- [WHAT TO PRODUCE]:
Copy, from the data below, each line that has the word "lines".

- - -

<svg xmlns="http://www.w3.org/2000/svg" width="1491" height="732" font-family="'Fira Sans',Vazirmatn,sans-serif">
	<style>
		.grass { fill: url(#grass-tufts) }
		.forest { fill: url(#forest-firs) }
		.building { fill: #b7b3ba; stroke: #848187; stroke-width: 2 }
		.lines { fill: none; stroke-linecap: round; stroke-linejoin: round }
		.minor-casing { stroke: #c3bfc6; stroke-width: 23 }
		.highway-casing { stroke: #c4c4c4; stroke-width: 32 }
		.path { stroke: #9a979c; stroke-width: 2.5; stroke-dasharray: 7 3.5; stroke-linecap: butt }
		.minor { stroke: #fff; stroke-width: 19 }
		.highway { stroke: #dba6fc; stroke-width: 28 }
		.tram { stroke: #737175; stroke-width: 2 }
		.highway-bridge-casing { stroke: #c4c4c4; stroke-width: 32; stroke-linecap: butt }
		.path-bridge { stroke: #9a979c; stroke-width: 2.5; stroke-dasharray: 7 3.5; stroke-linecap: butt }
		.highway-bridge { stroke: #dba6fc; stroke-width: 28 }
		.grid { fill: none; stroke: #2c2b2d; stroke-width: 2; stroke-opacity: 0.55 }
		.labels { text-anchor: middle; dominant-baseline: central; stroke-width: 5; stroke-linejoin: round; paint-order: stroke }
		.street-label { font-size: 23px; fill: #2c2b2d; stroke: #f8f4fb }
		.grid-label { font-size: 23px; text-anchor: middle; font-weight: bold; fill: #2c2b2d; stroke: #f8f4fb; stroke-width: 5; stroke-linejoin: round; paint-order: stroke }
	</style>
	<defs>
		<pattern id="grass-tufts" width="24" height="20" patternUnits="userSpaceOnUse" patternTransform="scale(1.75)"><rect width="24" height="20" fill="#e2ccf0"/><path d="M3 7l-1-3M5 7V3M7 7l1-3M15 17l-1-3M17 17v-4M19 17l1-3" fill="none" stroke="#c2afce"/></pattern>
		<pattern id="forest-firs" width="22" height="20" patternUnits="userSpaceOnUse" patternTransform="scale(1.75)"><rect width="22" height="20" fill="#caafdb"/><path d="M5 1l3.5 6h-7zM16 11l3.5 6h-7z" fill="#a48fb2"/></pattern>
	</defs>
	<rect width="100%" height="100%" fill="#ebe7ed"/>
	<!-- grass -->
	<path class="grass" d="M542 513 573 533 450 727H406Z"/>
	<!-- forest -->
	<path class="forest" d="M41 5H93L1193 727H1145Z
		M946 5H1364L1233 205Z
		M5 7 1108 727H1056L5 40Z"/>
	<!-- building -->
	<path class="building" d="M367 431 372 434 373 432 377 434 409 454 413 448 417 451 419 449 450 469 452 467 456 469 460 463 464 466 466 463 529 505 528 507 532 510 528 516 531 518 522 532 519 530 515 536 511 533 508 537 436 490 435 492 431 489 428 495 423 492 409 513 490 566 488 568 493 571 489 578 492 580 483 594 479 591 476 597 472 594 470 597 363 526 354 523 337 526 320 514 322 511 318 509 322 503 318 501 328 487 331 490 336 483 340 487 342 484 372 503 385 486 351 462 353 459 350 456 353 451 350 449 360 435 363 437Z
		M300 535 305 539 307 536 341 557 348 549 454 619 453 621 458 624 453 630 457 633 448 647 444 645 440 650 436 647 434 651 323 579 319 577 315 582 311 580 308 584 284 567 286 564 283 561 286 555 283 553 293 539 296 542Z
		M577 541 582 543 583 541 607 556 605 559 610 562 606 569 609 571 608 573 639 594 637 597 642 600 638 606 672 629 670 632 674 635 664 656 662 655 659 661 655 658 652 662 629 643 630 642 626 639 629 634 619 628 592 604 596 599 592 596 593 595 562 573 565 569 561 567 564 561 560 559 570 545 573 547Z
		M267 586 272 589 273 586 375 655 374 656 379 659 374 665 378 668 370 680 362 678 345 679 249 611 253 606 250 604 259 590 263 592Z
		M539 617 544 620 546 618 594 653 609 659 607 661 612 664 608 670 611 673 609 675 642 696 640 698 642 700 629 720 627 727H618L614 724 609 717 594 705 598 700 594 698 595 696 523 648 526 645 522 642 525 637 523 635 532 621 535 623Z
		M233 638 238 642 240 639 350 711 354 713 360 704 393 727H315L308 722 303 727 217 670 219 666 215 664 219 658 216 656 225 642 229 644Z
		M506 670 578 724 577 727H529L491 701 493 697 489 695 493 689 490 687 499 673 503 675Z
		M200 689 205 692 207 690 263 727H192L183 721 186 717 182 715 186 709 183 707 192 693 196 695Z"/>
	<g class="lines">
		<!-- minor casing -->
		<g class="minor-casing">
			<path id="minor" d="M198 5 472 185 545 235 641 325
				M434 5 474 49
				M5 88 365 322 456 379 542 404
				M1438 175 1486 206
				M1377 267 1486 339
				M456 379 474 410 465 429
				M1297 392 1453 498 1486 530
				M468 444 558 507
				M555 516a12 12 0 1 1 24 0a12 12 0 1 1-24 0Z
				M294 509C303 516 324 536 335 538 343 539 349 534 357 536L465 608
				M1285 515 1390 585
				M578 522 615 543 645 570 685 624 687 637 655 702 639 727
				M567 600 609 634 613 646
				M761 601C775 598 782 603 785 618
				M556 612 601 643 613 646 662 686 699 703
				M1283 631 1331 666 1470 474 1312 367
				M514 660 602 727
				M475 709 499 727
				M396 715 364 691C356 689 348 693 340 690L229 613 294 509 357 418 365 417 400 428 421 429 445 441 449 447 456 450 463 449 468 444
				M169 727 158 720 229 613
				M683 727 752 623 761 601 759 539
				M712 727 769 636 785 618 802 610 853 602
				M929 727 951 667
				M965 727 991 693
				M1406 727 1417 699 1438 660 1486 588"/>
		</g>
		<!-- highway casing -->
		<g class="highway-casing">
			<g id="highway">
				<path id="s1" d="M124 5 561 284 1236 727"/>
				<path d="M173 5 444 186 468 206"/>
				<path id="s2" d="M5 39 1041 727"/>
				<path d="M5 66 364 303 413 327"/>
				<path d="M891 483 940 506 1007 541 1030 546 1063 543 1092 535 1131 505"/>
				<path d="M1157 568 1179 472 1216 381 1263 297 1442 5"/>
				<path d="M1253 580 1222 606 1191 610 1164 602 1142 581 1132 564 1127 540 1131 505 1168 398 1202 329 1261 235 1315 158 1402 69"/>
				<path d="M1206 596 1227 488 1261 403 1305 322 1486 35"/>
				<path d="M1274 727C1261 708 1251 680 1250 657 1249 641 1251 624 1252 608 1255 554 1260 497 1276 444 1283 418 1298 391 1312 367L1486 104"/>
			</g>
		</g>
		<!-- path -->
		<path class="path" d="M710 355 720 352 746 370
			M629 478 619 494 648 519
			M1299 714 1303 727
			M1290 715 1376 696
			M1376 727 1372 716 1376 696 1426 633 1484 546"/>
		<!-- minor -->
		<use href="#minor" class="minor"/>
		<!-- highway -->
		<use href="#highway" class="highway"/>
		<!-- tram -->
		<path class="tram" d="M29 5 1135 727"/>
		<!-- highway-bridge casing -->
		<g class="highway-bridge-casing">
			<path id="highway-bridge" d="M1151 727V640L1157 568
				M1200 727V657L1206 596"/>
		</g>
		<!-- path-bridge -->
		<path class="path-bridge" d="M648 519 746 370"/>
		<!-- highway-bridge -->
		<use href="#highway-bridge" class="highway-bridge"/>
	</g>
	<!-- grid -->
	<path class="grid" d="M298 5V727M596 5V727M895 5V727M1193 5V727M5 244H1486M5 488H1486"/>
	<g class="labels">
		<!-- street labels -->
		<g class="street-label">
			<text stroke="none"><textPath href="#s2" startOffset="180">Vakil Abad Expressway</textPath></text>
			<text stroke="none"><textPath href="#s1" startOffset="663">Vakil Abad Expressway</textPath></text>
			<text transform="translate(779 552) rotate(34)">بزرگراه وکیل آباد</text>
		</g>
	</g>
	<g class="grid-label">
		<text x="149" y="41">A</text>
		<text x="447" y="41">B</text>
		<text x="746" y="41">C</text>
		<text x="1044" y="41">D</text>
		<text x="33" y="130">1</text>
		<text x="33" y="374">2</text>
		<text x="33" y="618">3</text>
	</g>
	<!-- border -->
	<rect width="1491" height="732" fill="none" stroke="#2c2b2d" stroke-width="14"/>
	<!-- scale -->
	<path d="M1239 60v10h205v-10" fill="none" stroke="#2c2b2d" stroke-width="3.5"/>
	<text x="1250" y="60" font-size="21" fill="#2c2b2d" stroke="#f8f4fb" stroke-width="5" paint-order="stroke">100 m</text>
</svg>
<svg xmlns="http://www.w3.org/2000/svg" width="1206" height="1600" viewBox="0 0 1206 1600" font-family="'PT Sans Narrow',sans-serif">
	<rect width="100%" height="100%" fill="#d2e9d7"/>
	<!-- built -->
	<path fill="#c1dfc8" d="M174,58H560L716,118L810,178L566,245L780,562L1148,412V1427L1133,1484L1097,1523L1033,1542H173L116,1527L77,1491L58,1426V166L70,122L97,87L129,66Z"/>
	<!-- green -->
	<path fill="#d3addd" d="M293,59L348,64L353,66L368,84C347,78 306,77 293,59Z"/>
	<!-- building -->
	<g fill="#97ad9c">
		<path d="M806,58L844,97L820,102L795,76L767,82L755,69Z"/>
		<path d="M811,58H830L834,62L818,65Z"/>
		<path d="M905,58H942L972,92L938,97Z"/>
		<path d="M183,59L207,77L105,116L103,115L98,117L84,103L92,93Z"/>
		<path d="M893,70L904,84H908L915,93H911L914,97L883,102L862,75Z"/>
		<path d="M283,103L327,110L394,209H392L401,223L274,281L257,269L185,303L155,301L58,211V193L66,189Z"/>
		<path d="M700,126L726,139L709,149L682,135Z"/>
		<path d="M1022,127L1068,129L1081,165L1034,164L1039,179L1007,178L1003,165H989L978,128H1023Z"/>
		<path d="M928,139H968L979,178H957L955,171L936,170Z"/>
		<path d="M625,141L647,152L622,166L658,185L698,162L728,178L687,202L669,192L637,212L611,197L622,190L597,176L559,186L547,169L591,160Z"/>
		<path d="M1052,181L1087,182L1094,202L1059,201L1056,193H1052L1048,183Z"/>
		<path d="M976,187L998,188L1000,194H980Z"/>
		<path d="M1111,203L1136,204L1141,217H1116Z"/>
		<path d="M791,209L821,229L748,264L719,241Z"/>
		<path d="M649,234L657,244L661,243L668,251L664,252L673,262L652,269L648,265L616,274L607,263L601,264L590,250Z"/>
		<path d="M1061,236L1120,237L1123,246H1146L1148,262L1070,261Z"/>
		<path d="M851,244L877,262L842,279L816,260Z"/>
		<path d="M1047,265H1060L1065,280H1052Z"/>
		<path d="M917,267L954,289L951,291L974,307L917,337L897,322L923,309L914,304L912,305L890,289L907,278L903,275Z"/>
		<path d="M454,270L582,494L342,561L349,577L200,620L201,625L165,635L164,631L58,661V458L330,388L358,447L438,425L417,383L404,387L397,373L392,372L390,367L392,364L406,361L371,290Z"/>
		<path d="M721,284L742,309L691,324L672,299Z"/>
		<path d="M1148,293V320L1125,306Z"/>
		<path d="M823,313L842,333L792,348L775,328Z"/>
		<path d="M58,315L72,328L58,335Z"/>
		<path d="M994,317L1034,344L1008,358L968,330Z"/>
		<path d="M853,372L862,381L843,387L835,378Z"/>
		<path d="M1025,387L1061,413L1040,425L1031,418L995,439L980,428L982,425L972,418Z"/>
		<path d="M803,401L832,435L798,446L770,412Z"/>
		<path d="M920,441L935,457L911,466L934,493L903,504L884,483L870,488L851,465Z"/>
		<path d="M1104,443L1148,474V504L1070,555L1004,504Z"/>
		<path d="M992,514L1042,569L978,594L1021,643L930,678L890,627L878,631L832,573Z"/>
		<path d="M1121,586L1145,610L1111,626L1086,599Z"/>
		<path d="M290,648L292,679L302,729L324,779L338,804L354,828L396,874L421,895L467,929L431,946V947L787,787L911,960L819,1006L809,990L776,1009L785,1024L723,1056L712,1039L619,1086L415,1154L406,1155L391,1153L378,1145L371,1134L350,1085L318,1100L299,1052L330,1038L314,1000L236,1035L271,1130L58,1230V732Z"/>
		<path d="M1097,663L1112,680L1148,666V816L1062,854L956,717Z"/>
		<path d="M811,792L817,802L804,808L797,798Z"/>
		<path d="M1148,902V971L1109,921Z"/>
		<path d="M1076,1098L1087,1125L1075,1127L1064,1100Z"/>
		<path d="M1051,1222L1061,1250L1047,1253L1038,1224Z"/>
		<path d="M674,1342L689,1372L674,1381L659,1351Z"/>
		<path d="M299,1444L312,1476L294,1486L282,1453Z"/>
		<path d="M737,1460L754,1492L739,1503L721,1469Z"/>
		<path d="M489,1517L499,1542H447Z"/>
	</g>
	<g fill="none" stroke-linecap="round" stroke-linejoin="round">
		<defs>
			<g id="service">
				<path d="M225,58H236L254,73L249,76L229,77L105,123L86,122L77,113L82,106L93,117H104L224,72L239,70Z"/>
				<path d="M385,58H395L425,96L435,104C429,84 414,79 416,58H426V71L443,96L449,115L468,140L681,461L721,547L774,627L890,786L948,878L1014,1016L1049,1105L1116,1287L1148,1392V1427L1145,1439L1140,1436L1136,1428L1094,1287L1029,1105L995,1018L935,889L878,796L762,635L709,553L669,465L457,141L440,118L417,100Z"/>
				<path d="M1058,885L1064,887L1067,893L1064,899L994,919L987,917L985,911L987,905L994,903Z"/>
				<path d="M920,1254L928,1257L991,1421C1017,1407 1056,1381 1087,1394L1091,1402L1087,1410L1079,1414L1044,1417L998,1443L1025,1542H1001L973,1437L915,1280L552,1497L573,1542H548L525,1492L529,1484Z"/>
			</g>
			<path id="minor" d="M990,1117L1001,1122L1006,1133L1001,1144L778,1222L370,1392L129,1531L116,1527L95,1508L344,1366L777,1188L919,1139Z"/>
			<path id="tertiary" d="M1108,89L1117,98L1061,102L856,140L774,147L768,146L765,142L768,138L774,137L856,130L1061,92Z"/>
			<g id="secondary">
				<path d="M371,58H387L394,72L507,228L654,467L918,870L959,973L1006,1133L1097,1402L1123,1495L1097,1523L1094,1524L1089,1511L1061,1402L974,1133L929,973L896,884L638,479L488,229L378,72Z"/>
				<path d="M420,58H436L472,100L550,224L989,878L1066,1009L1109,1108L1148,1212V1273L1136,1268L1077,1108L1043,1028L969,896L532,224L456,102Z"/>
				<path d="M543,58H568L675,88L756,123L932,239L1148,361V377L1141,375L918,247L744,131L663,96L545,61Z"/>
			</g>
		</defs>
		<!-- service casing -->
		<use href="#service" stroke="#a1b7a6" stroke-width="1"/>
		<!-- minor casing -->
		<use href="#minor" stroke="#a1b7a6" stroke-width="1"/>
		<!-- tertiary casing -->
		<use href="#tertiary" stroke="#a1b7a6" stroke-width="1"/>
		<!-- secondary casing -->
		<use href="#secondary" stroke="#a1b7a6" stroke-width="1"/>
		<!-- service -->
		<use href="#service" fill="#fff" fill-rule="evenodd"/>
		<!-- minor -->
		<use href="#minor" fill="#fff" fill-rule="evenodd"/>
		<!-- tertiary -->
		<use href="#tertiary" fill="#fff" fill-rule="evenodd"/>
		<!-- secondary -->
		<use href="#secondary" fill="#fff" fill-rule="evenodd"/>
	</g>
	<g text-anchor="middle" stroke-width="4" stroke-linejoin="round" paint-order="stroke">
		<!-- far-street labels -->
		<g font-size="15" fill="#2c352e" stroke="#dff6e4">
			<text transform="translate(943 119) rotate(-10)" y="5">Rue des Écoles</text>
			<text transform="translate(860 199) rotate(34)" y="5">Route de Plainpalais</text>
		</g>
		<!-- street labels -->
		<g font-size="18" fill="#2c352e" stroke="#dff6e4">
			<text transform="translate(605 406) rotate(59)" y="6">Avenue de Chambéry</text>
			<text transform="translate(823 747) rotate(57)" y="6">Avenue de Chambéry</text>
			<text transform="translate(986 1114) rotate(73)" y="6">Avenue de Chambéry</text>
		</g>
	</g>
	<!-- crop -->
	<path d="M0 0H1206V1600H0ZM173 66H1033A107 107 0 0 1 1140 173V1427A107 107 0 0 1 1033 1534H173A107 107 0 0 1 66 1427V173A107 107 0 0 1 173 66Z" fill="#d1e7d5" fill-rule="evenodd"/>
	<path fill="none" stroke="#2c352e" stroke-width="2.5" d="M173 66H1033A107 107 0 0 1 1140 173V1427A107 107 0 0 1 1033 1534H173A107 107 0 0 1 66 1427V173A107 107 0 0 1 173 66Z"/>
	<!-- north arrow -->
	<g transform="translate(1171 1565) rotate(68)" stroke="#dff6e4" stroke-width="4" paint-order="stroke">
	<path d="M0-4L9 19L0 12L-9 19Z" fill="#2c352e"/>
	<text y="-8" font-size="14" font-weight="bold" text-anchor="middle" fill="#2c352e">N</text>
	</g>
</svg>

- - -

- [ANSWER BOX]:
		.lines { fill: none; stroke-linecap: round; stroke-linejoin: round }
	<g class="lines">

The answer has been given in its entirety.